BioE PhD Proposal Presentation- Zixing Fan

Tuesday
Oct
8
2024
1:30PM
3:30PM
Event Location
Howey N110

Advisors:

Dr. James C Gumbart (School of Physics)

 

Committee:

Dr. M. G. Finn (School of Chemistry & Biochemistry), Dr. Peter Kasson (School of Chemistry & Biochemistry), Dr. Jeffrey Skolnick (School of Biological Sciences), Dr. Adegboyega Oyelere (School of Chemistry & Biochemistry)

 

Altering Hepatitis B Virus Capsid Assembly through Pharmacological Intervention

Chronic hepatitis B virus (HBV) infection affects approximately 250 million people globally, leading to around 800,000 deaths annually from liver-related complications. This thesis focuses on disrupting HBV capsid assembly, a critical step in the viral life cycle, through pharmacological intervention, with the aim of advancing antiviral drug discovery. The research is structured around three key objectives. The first objective is to discover and optimize novel capsid assembly modulators (CAMs) using computational methods, including molecular docking and molecular dynamics simulations. This approach will identify compounds that interfere with HBV capsid assembly, followed by optimization to enhance their efficacy and drug-like properties.
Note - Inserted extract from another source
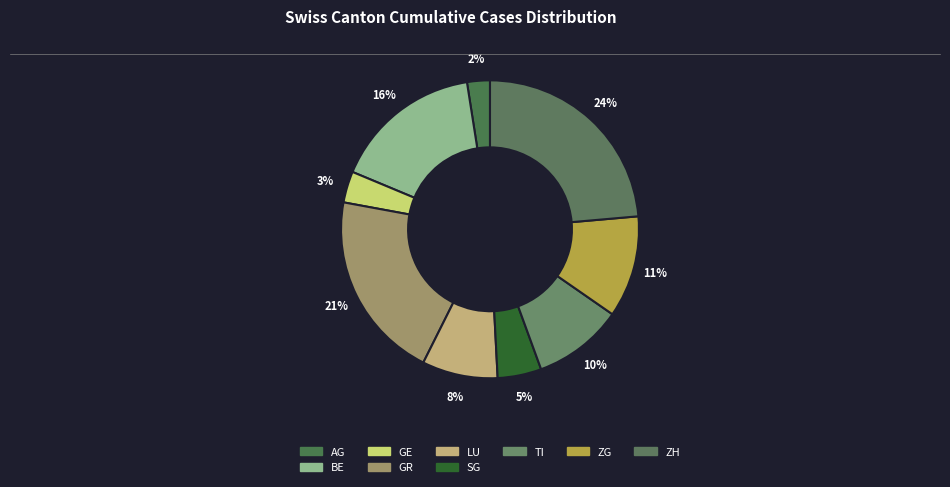

Count the number of slices in the pie.

9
The second objective involves fragment-based drug design to explore the interactions of small molecular fragments with a novel binding site, distinct from the conventional CAM binding pocket. This will guide the design of larger drug molecules, opening up new avenues for targeting HBV life cycle. The third objective investigates how small molecules allosterically alter the viral assembly pathway. By employing computational techniques such as the string method and free energy calculations, this aim will explore the conformational changes and energy barriers associated with capsid formation, providing mechanistic insights that could inform future antiviral strategies. Through the integration of drug discovery, compound optimization, and mechanistic analysis, this research aims to contribute to the development of novel therapeutic agents for HBV, offering potential new treatments for viral infection.